NHS data tables show major edits since 2020

By Dr Clare Craig

There looks to have been manipulation of NHS data tables for diagnoses. Recent news items reported on a rise in atrial fibrillation but no one seemed to pin down when this escalation truly began. Could it have been due to covid virus or the covid vaccines? These are critical questions so I went to hunt down the data and see for myself. I knew the NHS only produced annual data on diagnoses which would hide when the rise began but I looked anyway. 

As I sifted through their “diagnosisspreadsheet under the tab “primary diagnoses character 4,” I was surprised by an apparent massive spike in cases. The leap led to much higher rates of atrial fibrillation from 6th April 2019 and 5th April 2020. Surely, one could assume that the virus was the culprit, right? However, if that were the case, given the relatively limited number of covid cases before 5th April 2020, one would expect an even more considerable leap the following year. To my bewilderment, the records remained relatively consistent for the next two years.

And the strangeness doesn’t end there. On digging deeper, I found this pattern consistent not only with atrial fibrillation but with all heart rhythm disorders! The mystery thickens, leading one to speculate, could it be a change in data collection methods that led to an increase in recording the number of diagnoses per patient?

My quest for clarity led me to look at data for sudden cardiac deaths, a statistic that simply cannot be inflated – after all, one cannot die more than once. Still, the same inexplicable leap emerges from the 2019-2020 data. The figures are shockingly inconsistent with the total number of deaths during that time and the rise in cardiac arrest calls made to ambulances since spring 2020. It is crucial to remember that this data only includes hospital deaths, excluding those occurring out of hospital.

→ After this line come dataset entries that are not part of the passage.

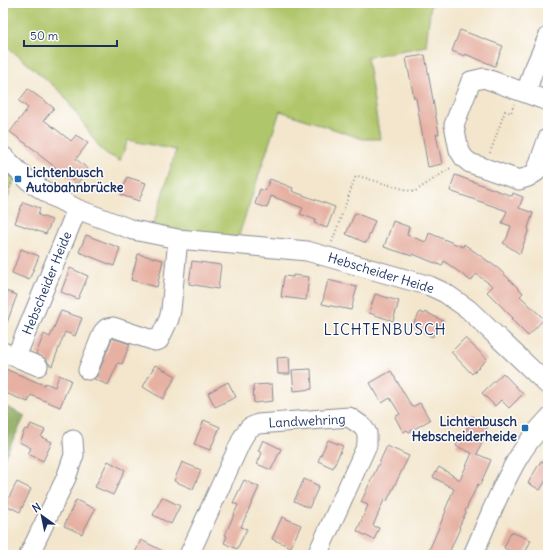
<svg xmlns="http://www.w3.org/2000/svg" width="551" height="558" font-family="Delius,sans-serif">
  <rect width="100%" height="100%" fill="#fff"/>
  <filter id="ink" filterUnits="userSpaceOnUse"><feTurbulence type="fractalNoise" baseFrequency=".025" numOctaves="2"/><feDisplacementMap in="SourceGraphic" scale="8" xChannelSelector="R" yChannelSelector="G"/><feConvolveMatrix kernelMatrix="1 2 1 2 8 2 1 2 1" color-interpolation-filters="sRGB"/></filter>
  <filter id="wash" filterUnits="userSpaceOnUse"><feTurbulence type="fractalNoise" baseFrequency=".012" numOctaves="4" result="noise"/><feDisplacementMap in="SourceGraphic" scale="16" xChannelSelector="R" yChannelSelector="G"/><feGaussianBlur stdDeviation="0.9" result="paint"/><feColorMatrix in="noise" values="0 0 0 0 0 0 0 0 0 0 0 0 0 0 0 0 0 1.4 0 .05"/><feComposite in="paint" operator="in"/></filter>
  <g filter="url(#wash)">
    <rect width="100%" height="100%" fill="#f3e6cc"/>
    <path fill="#b0c66a" stroke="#667a64" d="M3,3H431L426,46L367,57L380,139H363L280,111L238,238L152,229L176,150L128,140L120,161L107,154L100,148L62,93L3,43Z
      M3,162L16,175L3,212Z"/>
    <path fill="#8cab5e" stroke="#546d5e" d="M3,405L25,416L3,460Z"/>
    <g id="blocks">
      <path fill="#e6b0a2" d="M460,30L503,46L495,66L465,54V56L452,51Z
        M425,55L439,134H436L442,164L428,167L416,98H414L406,58Z
        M28,89L54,108L44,120L71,141L76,135L88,143L76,159L88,169L77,184L38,154L39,153L10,132L28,108L19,101Z
        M455,175L512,196L513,193L523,197L519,208L533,213L528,228L529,229L520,254L503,243L507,238L511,226L502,223L507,211L450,191Z
        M127,177L146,183L139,201L121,195Z
        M270,179L293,188L292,191L335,207L327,228L314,223L316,220L300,214L303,208L271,196L267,208L255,204L260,189L265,191Z
        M23,202L40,208L38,215L52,220L46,234L15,223Z
        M355,213L375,221L366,243L346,234Z
        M393,221L409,227L407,235L426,242L429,233L463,247L464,244L499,269L523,293L520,296L544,319L528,336L511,319L513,318L487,292L493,286L476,274L471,281L444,261L442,266L413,254L412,256L384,247Z
        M86,235L120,248L114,266L79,252Z
        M21,249L39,256L29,280L12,273Z
        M138,254L163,260L157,287L131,280Z
        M192,261L221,265L218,289L189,284Z
        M70,268L88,276L78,299L61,292Z
        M293,275L309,277L306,300L281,297L284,276L293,277Z
        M328,280L357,287L351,310L322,304Z
        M3,290L17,295L4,331H3Z
        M375,294L399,301L393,321L369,313Z
        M61,311L82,318L75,336L65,332L52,366L49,364L46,359L36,354L44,334L50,337Z
        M420,312L425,314L426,312L443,321L432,337L412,326Z
        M112,338L130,344L122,364L118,363L108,385L94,379L98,374Z
        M465,338L487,359L472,374L451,352Z
        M289,357L290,374H278L277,358Z
        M155,365L176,376L163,399L143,387Z
        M3,368L44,385L45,383L55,387L59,375L71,380L60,407L31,395L28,402L3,392Z
        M311,369L312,389L294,391L292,370Z
        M391,371L412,407L420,403L430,420L409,432L407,430L403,432L395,417L400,414L390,398L382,403L370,383Z
        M503,373L523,394L509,408L501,400L495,406L482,393Z
        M228,382L236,397L215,407L208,393Z
        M272,384L273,401L254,403L253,385Z
        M472,416L489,423L484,435L485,436L477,454L491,460L480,485L478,484L465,511L466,512L459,527L460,528L448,555H427L446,511L445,510L454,489L433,477L439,467L460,480L472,453L456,446L462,433L464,434Z
        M204,420L220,427L210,450L194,444Z
        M31,424L45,430L41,437L52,442L43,461L28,454L31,448L19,442L25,429L28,430Z
        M263,440L281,449L271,470L257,464L262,453L258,451Z
        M328,440L343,446L333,468L318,461Z
        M387,446L409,456L387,501L384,500L373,526L379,528L374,540L357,531L368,505L361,502Z
        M108,461L125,470L113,495L95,487Z
        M541,461L548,465V477L540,490L528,483Z
        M182,462L201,470L193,489L174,481Z
        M304,479L319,486L309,508L294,501Z
        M244,480L259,487L241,527L247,529L237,549L224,543L227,536L225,535L238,505L233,503Z
        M17,482L31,489L20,512L5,505Z
        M162,497L180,506L171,524L153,515Z
        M76,500L95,509L82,534L64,526Z
        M282,517L301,525L291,547L272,539Z
        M511,532L531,540L524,555H519L504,548Z
        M141,540L171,555H134Z"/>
    </g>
  </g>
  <g filter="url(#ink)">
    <use href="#blocks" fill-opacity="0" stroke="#878a95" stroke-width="1"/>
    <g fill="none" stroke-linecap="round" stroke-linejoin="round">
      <defs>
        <path id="minor" d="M526,93L532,74L548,37
          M548,101L484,78L471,81L454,125L459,150L464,158L470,163L519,180L528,177L536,172L548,138
          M3,156L29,181L52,196L77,209L133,230L178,239L307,251L430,286L445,293L468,309L548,385
          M3,352L38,366
          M16,357L77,209
          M88,370L103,332L107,328L113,327L155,341L159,340L169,319L171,310L178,239
          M29,555L66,478L74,455L73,440
          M189,555L243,437L249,428L258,424L349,417L362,426L367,433V445L317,555
          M473,555C487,523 500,488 518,458C526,444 537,431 548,419"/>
      </defs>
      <use href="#minor" stroke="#878a95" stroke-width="21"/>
      <path stroke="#878a95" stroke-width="2" stroke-dasharray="1 3" stroke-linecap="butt" d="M490,153L505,111L511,113L514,104
        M3,203L11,184
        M332,242L355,178L358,176L414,192L452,167"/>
      <use href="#minor" stroke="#fff" stroke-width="19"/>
    </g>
  </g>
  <g fill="#1f6fb2" stroke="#fff" stroke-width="1.5">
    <rect x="14" y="175" width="8" height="8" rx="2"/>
    <rect x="521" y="424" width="8" height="8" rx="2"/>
  </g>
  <g text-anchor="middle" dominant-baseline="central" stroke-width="3" stroke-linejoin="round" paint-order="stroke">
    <g font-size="13" font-weight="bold" fill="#1b2f5e" stroke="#fff" text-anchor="start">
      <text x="26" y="172">Lichtenbusch<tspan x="26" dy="15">Autobahnbrücke</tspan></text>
      <text x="517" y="421" text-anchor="end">Lichtenbusch<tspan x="517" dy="15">Hebscheiderheide</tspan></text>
    </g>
    <g font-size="13" fill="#1b2f5e" stroke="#fff">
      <text transform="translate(381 273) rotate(17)">Hebscheider Heide</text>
      <text transform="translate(47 283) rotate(-68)">Hebscheider Heide</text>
      <text transform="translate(307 421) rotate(-3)">Landwehring</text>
    </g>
    <g font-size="15" letter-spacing="1" fill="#1b2f5e" stroke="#fff">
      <text x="385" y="329">LICHTENBUSCH</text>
    </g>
  </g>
  <rect width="551" height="558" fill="none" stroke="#fff" stroke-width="16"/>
  <g transform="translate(42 516) rotate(327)" stroke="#ffffff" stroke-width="3" paint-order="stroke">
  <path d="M0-3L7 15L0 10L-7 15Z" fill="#1b2f5e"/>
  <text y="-6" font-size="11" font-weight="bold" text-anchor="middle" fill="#1b2f5e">N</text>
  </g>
  <path d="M24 40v6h93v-6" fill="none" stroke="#1b2f5e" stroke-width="2"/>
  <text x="30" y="40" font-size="12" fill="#1b2f5e" stroke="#ffffff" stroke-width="3" paint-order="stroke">50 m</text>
</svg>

There was still a massive rise beginning from 2019-2020. The size of the rise is not compatible with how many people were dying in total in that time. It is also not compatible with the rise in cardiac arrest calls to ambulances which began in spring 2020 but was substantially higher from spring 2021. Again, note that this is hospital death data, not including out of hospital deaths.

Astoundingly, I found that archived versions of the same data from the NHS website differed drastically from the current version. The original publications for the years from 2019 onwards bore no resemblance to the current records. This shocking discrepancy in data representation necessitates an immediate explanation!

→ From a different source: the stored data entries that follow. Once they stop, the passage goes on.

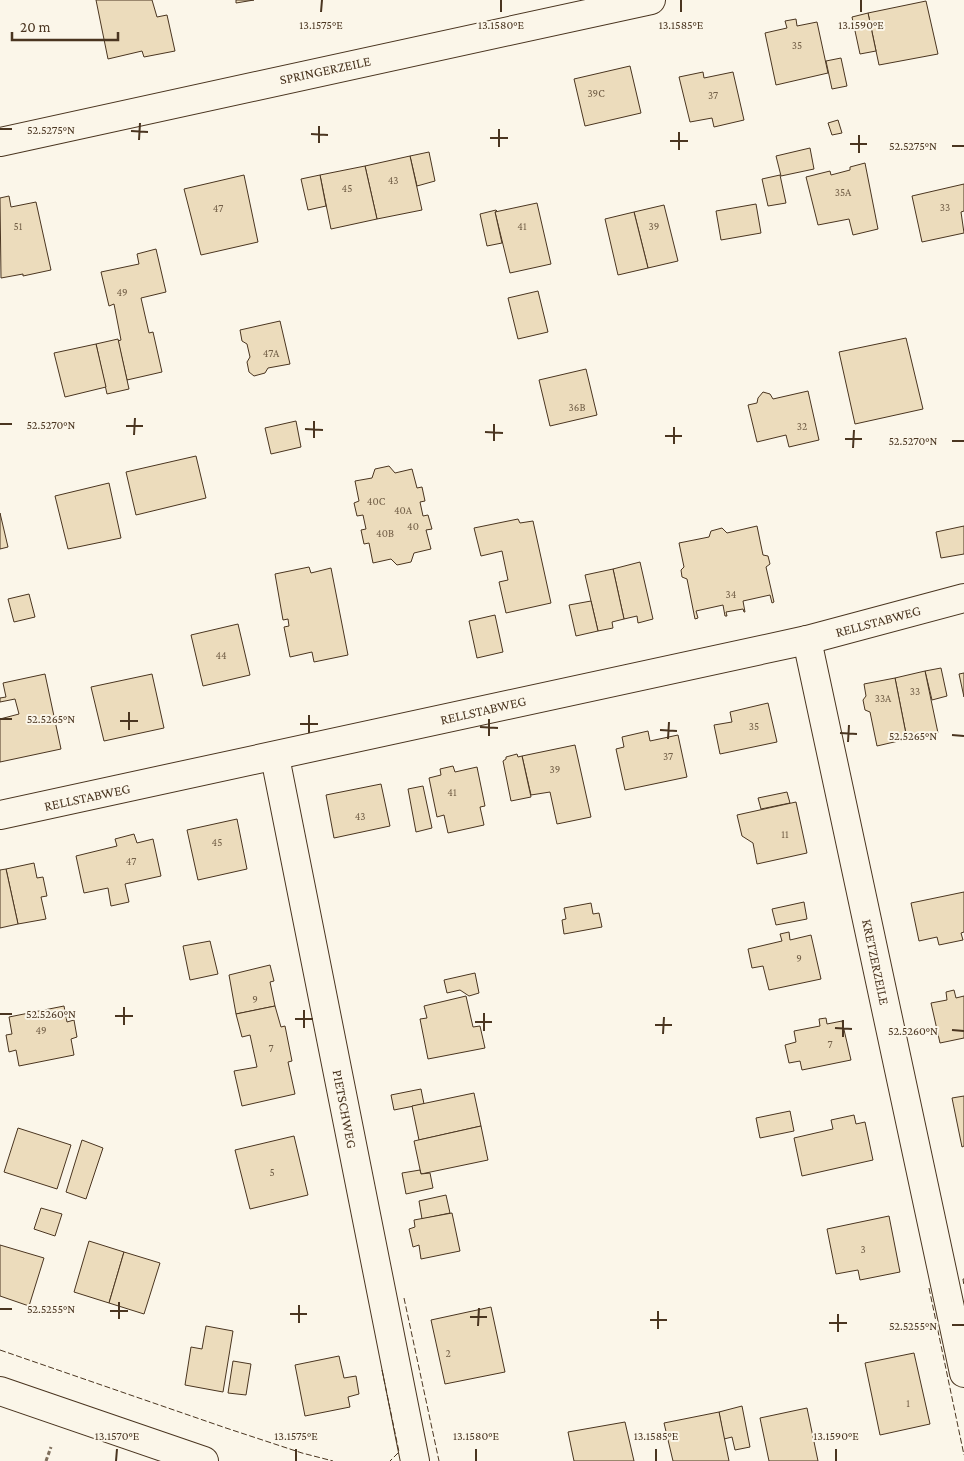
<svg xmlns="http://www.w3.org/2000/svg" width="964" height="1461" font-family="'Crimson Pro',serif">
  <rect width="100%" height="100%" fill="#fbf6e9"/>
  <g fill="#ecdcbc" stroke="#4a3520">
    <polygon points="96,0 152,0 157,17 167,15 175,51 144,57 142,51 108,59"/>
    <polygon points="236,0 254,0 236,3"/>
    <polygon points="926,1 938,54 879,65 868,13"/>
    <polygon points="868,13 876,51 860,54 852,17"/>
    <polygon points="796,19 797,26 817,22 828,73 776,85 765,33 787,28 785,21"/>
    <polygon points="841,58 847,86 832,89 826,61"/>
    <polygon points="630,66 641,113 585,126 574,79"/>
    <polygon points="703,72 704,78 733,72 744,120 714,127 712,118 690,122 679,77"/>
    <polygon points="838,120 842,133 832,135 828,123"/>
    <polygon points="810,148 814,169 781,176 776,156"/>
    <polygon points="429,152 435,181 417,186 410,156"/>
    <polygon points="410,156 422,210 377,219 365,166"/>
    <polygon points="865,163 878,229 853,235 849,219 818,225 806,177 830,171 831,175 850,170 850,167"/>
    <polygon points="365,166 377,219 331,229 320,175"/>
    <polygon points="244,175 258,242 201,255 184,189"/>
    <polygon points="320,175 326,206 308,210 301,179"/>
    <polygon points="780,175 786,203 768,206 762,179"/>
    <polygon points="964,184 964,211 961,212 964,233 922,242 912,196"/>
    <polygon points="9,196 11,207 36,202 51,270 23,276 23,274 1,278 0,198"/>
    <polygon points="537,203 551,264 510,273 495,212"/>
    <polygon points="756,204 761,233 721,240 716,211"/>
    <polygon points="664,205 678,261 648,268 634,212"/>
    <polygon points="496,210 497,211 495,212 502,243 487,246 480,214"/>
    <polygon points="634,212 648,268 618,275 605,219"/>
    <polygon points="156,249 166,292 141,298 149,333 153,332 162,372 127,380 118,341 121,340 114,304 109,306 101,272 139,264 137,254"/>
    <polygon points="538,291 548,332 518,339 508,298"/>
    <polygon points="280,321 290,364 268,368 265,373 254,376 249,372 247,362 250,357 247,344 242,341 240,330"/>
    <polygon points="906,338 923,409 855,424 839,352"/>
    <polygon points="118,339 129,389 107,394 96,344"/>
    <polygon points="96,344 106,387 65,397 54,353"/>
    <polygon points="586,369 597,415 550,426 539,380"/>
    <polygon points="808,391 819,440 789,447 786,435 757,442 748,405 757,403 758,398 763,392 770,394 773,399"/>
    <polygon points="296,421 301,447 271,454 265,428"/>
    <polygon points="196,456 206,498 136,515 126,472"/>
    <polygon points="389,466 395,473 412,469 417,488 422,487 425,501 420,502 423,516 428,515 432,529 426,530 431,549 414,553 411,562 397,565 391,559 373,563 369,543 364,544 361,530 366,529 363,515 357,516 354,503 359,501 355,481 372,478 375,469"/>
    <polygon points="109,483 121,538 68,549 55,496"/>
    <polygon points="0,513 8,547 0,549"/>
    <polygon points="518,519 520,523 533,521 551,603 506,613 499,582 508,580 502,551 481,556 474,528"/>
    <polygon points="757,526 763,555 768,556 770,564 766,567 774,602 772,603 770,595 743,601 745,612 744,612 743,609 726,612 727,616 725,616 723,605 696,611 698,618 695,619 687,579 682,577 681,570 684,567 679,543 709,537 711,531 722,528 727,533"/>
    <polygon points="964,526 964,554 941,558 936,532"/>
    <polygon points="640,562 653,619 638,623 637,616 624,619 613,569"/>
    <polygon points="309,567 311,573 331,568 348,655 314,662 312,652 290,657 284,627 289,626 288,619 283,620 275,574"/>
    <polygon points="613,569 624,619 612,622 613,628 598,631 585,575"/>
    <polygon points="29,594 35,617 14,622 8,599"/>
    <polygon points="591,601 598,631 576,636 569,605"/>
    <polygon points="495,615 503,652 477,658 469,621"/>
    <polygon points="238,624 250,675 203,686 191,635"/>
    <polygon points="941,668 947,696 932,700 925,671"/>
    <polygon points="925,671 938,733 907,739 895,678"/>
    <polygon points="964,673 964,697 959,674"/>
    <polygon points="45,674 61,749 0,762 0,719 19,714 15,699 0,702 0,698 6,697 3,683"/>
    <polygon points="152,674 164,728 104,741 91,687"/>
    <polygon points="895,678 907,739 877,746 870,712 865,710 863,700 866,696 864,684"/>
    <polygon points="768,703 777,742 720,754 714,725 732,722 730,712"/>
    <polygon points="648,731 650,741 678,735 687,777 625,790 616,749 624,747 622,737"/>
    <polygon points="575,745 591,817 557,824 550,792 531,795 522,756"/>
    <polygon points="517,754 518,757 522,756 531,797 511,801 503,761 506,759 506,757"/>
    <polygon points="453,766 455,772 477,767 485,806 480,807 484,825 448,833 444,815 437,817 429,778 441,775 440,769"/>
    <polygon points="381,784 390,826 334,838 326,795"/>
    <polygon points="423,786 432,828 416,832 408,789"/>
    <polygon points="787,792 790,803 761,809 758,798"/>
    <polygon points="796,802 807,853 757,864 753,843 742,836 737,815"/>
    <polygon points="237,819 247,869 198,880 187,830"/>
    <polygon points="134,834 137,843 153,839 161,876 125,884 129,902 111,906 108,888 84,893 76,856 117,846 115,839"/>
    <polygon points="34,863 37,878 43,877 47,896 41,897 46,919 18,924 6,869"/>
    <polygon points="6,869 18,924 0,928 0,870"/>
    <polygon points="964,892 964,932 961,933 963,940 939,945 937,937 919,941 911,903"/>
    <polygon points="804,902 807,919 776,925 772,909"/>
    <polygon points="591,903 593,914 599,913 602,927 564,934 562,920 566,919 564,908"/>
    <polygon points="789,932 790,940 811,935 821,979 769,990 763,966 752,968 748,949 782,941 780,934"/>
    <polygon points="210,941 218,974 190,980 183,946"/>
    <polygon points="270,965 274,981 270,982 275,1006 236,1014 229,975"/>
    <polygon points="475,973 479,993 469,996 460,990 447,993 444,980"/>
    <polygon points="954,990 956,998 964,996 964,1038 940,1043 931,1003 947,1000 946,992"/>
    <polygon points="466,996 473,1027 480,1026 485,1048 428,1059 420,1019 427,1018 424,1006"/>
    <polygon points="64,1006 67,1022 74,1020 77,1037 71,1039 74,1055 19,1066 16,1050 9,1052 6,1035 12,1034 9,1017"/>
    <polygon points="275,1006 281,1027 285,1026 292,1061 288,1062 295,1094 242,1106 234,1071 257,1067 250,1035 242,1037 236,1014"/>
    <polygon points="826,1018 827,1024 842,1021 851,1060 802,1070 800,1061 789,1063 785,1045 796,1042 794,1031 820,1026 819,1019"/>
    <polygon points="421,1089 424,1104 394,1110 391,1095"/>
    <polygon points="474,1093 481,1126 419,1140 412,1106"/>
    <polygon points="964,1096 964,1146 962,1147 952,1098"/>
    <polygon points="790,1111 794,1131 760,1138 756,1118"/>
    <polygon points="854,1115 856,1124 865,1122 873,1160 802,1176 794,1138 833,1129 831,1120"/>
    <polygon points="481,1126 488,1160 421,1174 414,1141"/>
    <polygon points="18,1128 71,1145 57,1189 4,1172"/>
    <polygon points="294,1136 308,1195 250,1209 235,1150"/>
    <polygon points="82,1140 103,1148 86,1199 66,1192"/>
    <polygon points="420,1170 421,1174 430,1173 433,1188 406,1194 402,1173"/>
    <polygon points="446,1195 450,1213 422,1219 419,1201"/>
    <polygon points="41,1208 62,1214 55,1236 34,1229"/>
    <polygon points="452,1213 460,1251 421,1259 419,1245 413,1247 409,1229 415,1227 414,1220"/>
    <polygon points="889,1216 900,1272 860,1280 858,1270 836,1274 827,1229"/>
    <polygon points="89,1241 124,1252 109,1303 74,1292"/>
    <polygon points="0,1245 44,1258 29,1306 0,1296"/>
    <polygon points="124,1252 160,1263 144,1314 109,1303"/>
    <polygon points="491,1307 505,1372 445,1384 431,1320"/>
    <polygon points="206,1326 233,1331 223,1392 185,1385 191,1347 202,1349"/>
    <polygon points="914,1353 930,1424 880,1435 865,1363"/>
    <polygon points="339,1356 344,1378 356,1376 359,1394 348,1397 350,1407 305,1416 295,1365"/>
    <polygon points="233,1361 251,1364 246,1395 228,1393"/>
    <polygon points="742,1406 750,1447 735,1450 732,1437 724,1439 719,1412"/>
    <polygon points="807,1408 818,1461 769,1461 760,1418"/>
    <polygon points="719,1412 729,1461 673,1461 664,1423"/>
    <polygon points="625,1422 634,1461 574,1461 568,1432"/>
  </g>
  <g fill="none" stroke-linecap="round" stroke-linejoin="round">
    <g stroke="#4a3520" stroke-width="30">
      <g id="minor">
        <polyline points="0,142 651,0"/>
        <polyline points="807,640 964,1373"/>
        <polyline points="275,757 415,1461"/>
        <polyline points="0,815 807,640 964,598"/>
        <polyline points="0,1391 204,1461"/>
      </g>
    </g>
    <polyline stroke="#7f6f5c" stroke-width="3" stroke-dasharray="4 2.5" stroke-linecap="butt" points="46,1461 51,1447"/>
    <use href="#minor" stroke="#fbf6e9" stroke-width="28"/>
    <g stroke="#4a3520" stroke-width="1" stroke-dasharray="6 2.5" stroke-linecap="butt">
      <polyline points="964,1279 963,1279 964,1286"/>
      <polyline points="929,1288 964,1455"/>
      <polyline points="404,1298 439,1461"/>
      <polyline points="0,1350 226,1428 302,1453 333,1461"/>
      <polyline points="382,1370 399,1452 390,1461"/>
    </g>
  </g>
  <path fill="none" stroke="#4a3520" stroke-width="2" d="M 321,12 L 322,0M 501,12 L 501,0M 681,12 L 681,0M 861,12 L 861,0M 0,129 L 12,129M 131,131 L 148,132M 311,134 L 328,135M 490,138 L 508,138M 139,140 L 140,123M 670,141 L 688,141M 319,143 L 319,126M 850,144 L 867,144M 952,146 L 964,146M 499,147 L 499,129M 679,150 L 679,132M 859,153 L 859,135M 0,424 L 12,424M 126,426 L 143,426M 305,429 L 323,430M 485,432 L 503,433M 134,435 L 135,418M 665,436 L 682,436M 314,438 L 314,421M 845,439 L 862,439M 494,441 L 494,424M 952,441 L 964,441M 674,444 L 674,427M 853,448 L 854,430M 0,719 L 12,719M 120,721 L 138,721M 300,724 L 318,724M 480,727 L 498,728M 129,730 L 129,712M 660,730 L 677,731M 309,733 L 309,715M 840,733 L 857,734M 952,735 L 964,736M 489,736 L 489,719M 668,739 L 669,722M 848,742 L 849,725M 0,1014 L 12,1014M 115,1016 L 133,1016M 295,1019 L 313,1019M 475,1022 L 492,1022M 124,1025 L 124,1007M 655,1025 L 672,1025M 304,1028 L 304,1010M 835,1028 L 852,1029M 952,1030 L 964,1031M 484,1031 L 484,1013M 663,1034 L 664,1017M 843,1037 L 843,1020M 0,1309 L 12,1309M 110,1311 L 128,1311M 290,1314 L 307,1314M 470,1317 L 487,1317M 119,1319 L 119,1302M 650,1320 L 667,1320M 299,1323 L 299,1305M 829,1323 L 847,1323M 952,1325 L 964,1325M 478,1326 L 479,1308M 658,1329 L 658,1311M 838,1332 L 838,1314M 116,1461 L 117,1449M 296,1461 L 296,1449M 476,1461 L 476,1449M 656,1461 L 656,1449M 836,1461 L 836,1449"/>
  <g text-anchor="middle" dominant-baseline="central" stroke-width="4" stroke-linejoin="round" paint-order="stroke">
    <g font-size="11" fill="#725f47">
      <text x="797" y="45">35</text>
      <text x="596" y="93">39C</text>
      <text x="713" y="95">37</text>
      <text x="393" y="180">43</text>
      <text x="347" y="188">45</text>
      <text x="843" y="192">35A</text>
      <text x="945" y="207">33</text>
      <text x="218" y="208">47</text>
      <text x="18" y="226">51</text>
      <text x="522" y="226">41</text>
      <text x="654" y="226">39</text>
      <text x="122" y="292">49</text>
      <text x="271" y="353">47A</text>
      <text x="577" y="407">36B</text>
      <text x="802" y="426">32</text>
      <text x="376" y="501">40C</text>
      <text x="403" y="510">40A</text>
      <text x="413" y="526">40</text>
      <text x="385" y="533">40B</text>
      <text x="731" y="594">34</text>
      <text x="221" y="655">44</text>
      <text x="915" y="691">33</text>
      <text x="883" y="698">33A</text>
      <text x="754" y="726">35</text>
      <text x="668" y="756">37</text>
      <text x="555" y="769">39</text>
      <text x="452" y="792">41</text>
      <text x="360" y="816">43</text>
      <text x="785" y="834">11</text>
      <text x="217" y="842">45</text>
      <text x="131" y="861">47</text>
      <text x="799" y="958">9</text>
      <text x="255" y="999">9</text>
      <text x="41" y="1030">49</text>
      <text x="830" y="1044">7</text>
      <text x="271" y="1048">7</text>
      <text x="272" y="1172">5</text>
      <text x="863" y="1249">3</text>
      <text x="448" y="1353">2</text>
      <text x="908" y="1403">1</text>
    </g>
    <g font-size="14" fill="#4a3520" stroke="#fbf6e9">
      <text transform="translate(325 70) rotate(-12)">SPRINGERZEILE</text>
      <text transform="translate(878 621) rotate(-15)">RELLSTABWEG</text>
      <text transform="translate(483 710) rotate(-13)">RELLSTABWEG</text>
      <text transform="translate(87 797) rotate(-12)">RELLSTABWEG</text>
      <text transform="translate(876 962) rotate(78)">KRETZERZEILE</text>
      <text transform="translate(345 1109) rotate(79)">PIETSCHWEG</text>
    </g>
  </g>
  <g font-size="12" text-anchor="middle" fill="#4a3520" stroke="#fbf6e9" stroke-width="4" stroke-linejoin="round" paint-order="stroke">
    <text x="321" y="29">13.1575°E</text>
    <text x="501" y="29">13.1580°E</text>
    <text x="681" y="29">13.1585°E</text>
    <text x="861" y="29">13.1590°E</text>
    <text x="51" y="134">52.5275°N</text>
    <text x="913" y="150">52.5275°N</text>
    <text x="51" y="429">52.5270°N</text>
    <text x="913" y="445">52.5270°N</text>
    <text x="51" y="723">52.5265°N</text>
    <text x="913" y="740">52.5265°N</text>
    <text x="51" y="1018">52.5260°N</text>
    <text x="913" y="1035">52.5260°N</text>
    <text x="51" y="1313">52.5255°N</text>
    <text x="913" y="1330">52.5255°N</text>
    <text x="117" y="1440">13.1570°E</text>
    <text x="296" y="1440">13.1575°E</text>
    <text x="476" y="1440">13.1580°E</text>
    <text x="656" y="1440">13.1585°E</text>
    <text x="836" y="1440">13.1590°E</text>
  </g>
  <path d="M12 32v8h106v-8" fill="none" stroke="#4a3520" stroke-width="2.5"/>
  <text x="20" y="32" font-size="15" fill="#4a3520" stroke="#fbf6e9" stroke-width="4" paint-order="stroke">20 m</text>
</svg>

The same graphs as above drawn with the cached versions of the spreadsheets look like this. (The original data for each period is available at these links: 2019-2020; 2020-2021; 2021-2022). 

For any type of atrial fibrillation there is now a clear rise from April 2020 compared to before April 2019 in every age group. The data for April 2019-April 2020 looks anomalous with far lower rates in the under 60s and far higher rates in the over 80s. The anomaly disappears when looking at all heart rhythm disturbances. Now the impact of people not attending healthcare during lockdowns is clear.

The sudden cardiac death chart looks more reasonable but is quite noisy as there are small numbers each year.

To compare years it is easier to look at the total for all age groups.

Such a vast contrast in two data sets ostensibly presenting the same information fosters confusion and mistrust. It is simply unacceptable and leaves us questioning the credibility of such crucial data. Are we to remain at the mercy of ambiguous data manipulation while the truth remains veiled? This unsettling state of affairs calls for immediate transparency and accountability.